In pretraining, we use a dual-decoder with word and sequence decoding objectives. We also use character and word-level masking to force each set of encoders to apply what can be learnt at each stage. The word-level decoder will be dropped in the second phase of pretraining, as we switch from byte-length-matched sequences into a denoising objective that breaks that paradigm. As we drop one reconstruction loss, we plan to add a contrastive objective on the latent space. The goal is that the autoencoder will learn to organzie the latent space into vector embedding representations, and use the contrastive objective for consistency regularization.
EncodZall is an experimental transformer architecture that we hope will be a versatile transformer -- able to operate like a BERT model, an embedding model or a sequence to sequence model.

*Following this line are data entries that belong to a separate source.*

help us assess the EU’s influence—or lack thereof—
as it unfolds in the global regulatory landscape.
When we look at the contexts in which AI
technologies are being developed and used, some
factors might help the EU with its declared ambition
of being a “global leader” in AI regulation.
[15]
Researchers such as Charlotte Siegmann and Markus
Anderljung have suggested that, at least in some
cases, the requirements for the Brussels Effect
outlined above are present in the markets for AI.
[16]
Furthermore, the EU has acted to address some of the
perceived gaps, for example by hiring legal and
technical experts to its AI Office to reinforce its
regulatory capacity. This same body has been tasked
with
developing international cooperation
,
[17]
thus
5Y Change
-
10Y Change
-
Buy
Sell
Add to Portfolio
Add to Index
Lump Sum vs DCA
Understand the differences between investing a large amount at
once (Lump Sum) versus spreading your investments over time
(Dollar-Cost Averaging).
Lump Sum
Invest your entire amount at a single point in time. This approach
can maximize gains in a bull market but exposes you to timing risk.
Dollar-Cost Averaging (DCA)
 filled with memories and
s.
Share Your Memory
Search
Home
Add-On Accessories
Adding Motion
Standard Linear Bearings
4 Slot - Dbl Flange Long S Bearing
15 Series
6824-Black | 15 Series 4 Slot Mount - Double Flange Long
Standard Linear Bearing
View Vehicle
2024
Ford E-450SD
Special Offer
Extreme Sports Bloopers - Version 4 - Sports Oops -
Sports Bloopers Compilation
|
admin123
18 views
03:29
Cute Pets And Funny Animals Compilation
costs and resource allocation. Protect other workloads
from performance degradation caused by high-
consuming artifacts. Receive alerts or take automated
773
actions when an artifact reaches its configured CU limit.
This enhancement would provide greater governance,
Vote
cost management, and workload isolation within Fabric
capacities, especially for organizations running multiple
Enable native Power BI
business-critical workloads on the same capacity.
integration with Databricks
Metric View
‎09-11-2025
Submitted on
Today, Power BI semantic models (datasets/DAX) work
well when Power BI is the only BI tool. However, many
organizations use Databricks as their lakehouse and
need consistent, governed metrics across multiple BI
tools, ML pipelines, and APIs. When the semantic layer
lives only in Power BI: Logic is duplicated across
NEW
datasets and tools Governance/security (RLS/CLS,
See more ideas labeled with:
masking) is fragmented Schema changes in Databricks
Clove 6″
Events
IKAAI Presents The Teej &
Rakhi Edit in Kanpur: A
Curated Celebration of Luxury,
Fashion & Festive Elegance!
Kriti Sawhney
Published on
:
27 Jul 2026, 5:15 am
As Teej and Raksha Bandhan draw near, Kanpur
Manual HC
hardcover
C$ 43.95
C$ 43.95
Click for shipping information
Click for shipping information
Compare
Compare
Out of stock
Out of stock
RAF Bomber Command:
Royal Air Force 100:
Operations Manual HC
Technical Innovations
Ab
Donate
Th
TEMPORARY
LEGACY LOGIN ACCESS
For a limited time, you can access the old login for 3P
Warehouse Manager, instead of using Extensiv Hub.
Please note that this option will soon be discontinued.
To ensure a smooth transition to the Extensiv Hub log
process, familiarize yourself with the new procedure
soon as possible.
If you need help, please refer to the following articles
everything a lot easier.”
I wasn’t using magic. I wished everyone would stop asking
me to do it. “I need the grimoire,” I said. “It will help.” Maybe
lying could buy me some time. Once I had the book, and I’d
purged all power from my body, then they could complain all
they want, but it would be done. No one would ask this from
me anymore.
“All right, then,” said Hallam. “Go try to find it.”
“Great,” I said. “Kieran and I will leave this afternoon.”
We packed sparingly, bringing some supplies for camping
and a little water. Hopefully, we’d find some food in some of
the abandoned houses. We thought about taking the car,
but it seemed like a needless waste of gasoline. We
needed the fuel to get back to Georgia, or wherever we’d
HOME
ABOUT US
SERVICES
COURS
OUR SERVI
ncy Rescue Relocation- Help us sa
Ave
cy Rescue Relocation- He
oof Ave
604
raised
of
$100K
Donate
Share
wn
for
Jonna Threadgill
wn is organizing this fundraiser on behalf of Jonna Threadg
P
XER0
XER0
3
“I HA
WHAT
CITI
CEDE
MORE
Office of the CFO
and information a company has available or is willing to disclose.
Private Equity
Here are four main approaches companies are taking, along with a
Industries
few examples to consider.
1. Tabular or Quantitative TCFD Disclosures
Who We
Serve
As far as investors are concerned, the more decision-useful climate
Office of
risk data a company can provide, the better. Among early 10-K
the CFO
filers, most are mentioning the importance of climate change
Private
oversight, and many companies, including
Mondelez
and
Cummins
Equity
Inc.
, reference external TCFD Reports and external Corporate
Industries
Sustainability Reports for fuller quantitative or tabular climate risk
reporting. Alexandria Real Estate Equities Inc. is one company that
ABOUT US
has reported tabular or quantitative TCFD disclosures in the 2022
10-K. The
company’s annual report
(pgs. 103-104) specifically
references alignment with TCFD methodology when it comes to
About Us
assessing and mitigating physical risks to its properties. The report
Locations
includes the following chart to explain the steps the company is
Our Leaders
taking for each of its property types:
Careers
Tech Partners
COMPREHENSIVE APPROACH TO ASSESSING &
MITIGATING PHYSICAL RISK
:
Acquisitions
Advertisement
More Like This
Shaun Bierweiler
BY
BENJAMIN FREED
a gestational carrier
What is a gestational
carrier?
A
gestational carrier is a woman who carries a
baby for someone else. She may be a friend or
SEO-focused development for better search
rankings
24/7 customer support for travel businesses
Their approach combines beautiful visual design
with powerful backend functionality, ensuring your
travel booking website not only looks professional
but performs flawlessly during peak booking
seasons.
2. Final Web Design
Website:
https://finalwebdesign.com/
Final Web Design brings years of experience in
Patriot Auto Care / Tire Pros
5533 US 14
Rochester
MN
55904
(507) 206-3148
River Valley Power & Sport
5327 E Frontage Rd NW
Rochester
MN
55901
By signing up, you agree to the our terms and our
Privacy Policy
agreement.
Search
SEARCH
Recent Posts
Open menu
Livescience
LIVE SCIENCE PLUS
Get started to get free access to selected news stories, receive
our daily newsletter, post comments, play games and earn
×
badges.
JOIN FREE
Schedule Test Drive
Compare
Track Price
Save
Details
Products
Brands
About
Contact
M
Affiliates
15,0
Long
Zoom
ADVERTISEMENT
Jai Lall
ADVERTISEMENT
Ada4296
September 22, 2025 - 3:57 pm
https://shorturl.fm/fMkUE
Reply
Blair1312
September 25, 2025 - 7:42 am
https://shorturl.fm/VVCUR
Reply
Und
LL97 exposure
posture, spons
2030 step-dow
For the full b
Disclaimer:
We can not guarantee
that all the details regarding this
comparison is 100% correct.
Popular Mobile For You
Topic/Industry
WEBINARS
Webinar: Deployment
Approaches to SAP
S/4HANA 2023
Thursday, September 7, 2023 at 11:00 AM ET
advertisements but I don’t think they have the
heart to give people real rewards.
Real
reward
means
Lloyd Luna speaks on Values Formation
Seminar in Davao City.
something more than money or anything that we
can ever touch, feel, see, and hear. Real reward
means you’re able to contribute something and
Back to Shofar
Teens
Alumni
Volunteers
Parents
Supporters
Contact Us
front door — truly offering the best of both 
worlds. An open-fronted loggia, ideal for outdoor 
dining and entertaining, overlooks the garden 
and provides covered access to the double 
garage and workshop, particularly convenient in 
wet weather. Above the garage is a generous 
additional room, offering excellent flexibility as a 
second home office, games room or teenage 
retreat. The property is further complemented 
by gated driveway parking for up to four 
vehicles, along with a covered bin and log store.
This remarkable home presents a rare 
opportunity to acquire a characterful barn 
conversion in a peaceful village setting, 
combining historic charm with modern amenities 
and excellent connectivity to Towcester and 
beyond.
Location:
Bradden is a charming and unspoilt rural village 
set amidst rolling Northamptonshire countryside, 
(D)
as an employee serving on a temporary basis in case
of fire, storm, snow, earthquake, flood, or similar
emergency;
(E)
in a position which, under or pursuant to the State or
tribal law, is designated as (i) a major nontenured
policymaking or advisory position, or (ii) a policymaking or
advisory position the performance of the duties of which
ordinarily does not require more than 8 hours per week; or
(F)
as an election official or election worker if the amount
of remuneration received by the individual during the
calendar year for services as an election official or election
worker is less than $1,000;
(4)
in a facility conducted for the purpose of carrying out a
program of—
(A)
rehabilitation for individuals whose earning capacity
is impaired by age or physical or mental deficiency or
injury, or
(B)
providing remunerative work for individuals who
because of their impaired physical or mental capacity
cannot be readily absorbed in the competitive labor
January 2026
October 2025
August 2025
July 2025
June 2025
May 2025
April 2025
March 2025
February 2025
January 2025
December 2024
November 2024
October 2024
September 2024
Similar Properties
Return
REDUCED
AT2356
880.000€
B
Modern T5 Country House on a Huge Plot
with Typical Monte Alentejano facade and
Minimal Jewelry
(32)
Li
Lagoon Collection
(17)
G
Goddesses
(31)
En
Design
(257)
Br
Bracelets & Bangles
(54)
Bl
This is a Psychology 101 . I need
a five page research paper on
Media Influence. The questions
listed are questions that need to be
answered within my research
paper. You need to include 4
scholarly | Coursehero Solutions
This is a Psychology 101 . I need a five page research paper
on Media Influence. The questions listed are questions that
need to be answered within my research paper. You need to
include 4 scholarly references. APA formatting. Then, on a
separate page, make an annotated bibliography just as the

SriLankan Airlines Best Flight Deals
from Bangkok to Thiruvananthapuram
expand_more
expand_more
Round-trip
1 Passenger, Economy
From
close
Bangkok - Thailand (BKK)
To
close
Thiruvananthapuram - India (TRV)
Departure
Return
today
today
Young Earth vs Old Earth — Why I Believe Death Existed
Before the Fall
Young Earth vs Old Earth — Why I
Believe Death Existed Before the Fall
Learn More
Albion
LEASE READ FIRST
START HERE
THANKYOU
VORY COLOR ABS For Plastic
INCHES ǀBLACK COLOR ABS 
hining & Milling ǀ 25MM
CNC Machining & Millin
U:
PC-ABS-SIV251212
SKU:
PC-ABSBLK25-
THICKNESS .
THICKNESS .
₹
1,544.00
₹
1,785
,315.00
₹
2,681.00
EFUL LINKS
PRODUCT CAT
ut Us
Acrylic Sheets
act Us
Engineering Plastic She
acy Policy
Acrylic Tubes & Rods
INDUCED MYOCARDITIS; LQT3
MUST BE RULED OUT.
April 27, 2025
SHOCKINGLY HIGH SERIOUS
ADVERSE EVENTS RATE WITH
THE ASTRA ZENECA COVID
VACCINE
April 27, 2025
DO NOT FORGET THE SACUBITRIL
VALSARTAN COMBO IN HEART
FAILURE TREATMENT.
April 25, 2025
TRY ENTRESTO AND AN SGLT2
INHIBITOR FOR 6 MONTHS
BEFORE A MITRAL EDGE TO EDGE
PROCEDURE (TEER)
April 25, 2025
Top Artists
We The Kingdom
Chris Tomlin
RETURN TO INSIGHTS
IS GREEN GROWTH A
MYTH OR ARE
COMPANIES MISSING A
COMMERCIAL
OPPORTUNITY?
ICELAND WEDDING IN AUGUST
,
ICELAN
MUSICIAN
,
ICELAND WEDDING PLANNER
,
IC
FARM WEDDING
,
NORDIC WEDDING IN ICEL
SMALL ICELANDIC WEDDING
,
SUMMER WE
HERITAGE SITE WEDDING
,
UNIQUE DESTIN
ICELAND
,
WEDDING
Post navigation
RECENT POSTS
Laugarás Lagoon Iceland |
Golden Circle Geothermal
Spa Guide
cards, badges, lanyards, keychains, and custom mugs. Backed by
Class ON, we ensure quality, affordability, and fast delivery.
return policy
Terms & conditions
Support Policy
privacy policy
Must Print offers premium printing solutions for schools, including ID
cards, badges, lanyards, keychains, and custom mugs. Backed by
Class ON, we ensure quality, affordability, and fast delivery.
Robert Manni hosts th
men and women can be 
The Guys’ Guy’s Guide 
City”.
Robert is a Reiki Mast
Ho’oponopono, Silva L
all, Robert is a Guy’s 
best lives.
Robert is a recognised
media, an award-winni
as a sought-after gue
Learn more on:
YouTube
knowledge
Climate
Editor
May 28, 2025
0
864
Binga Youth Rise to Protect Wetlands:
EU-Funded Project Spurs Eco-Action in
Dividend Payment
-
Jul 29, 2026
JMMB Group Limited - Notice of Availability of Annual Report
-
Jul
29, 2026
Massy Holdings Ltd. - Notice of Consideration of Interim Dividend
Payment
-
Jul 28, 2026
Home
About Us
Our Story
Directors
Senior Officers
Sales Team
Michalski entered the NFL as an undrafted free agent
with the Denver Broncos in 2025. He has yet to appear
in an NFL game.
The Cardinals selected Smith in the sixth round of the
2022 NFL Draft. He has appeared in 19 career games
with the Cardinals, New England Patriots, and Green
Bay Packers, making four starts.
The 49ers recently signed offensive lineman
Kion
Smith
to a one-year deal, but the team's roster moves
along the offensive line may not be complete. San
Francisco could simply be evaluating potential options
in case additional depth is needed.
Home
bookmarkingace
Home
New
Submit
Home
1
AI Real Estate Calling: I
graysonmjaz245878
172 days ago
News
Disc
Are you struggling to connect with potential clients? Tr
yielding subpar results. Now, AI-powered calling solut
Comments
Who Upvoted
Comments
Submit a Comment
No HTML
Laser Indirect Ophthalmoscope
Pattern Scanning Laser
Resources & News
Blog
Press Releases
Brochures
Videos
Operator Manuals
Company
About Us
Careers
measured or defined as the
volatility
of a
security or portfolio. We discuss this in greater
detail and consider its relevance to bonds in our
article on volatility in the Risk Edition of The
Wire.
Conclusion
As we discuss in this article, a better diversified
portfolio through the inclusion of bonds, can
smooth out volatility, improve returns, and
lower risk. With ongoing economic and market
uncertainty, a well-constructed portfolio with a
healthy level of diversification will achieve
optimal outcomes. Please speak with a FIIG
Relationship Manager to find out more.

- Sequence Packing: Input sequences are packed, and the mask restricts attention in Encoder 1 to packed words. These words are pooled per block before being passed to Encoder 2.
- Masked Pretraining: Initial training uses character-level and word-level masking. Character-level masking includes individual masks for vowels, consonants, non-whitespace characters, and a general mask that applies to any of these.
- Reconstruction Losses: Training objectives include two reconstruction losses (word and sequence).
- Simulated Noise: After masked pretraining, the model will be fine-tuned with simulated noise to mimic OCR defects and common mispellings.
- PID Loop: A proportional-integral-derivative (PID) loop adjusts the masking and noise strength to maintain a fixed loss during training.
- Using a PID loop offers several potential training benefits:
- obeservability of training objective saturation
- quantified denoising "capacity" at various architectural sizes
- maintaining achievable, challenging training objectives, preventing too hard or too easy objectives
The architecture includes the following components:
- Embedding Layer: Converts input tokens into dense representations.
- Transformer Encoder 1 (RoPE): Processes packed sequences with restricted attention masks.
- Word Pooling: Pools attention blocks into word-level representations.
- Transformer Encoder 2 (RoPE): Encodes the pooled representations.
- Decoders:
- Sequence Decoder: Reconstructs the sequence.
- Word Decoder: Reconstructs "word" tokens.
Refer to the diagram below for a visual representation:
The sequence packing process ensures efficient computation by minimizing padding. Below is a visualization of the sequence packing mask:
Continued pretraining:
- The word decoder will be dropped.
- A contrastive loss to be added using average-pooled memory embeddings of the latent space.
- Masking switched to realistic denoising objectives (OCR errors, mispellings, ...).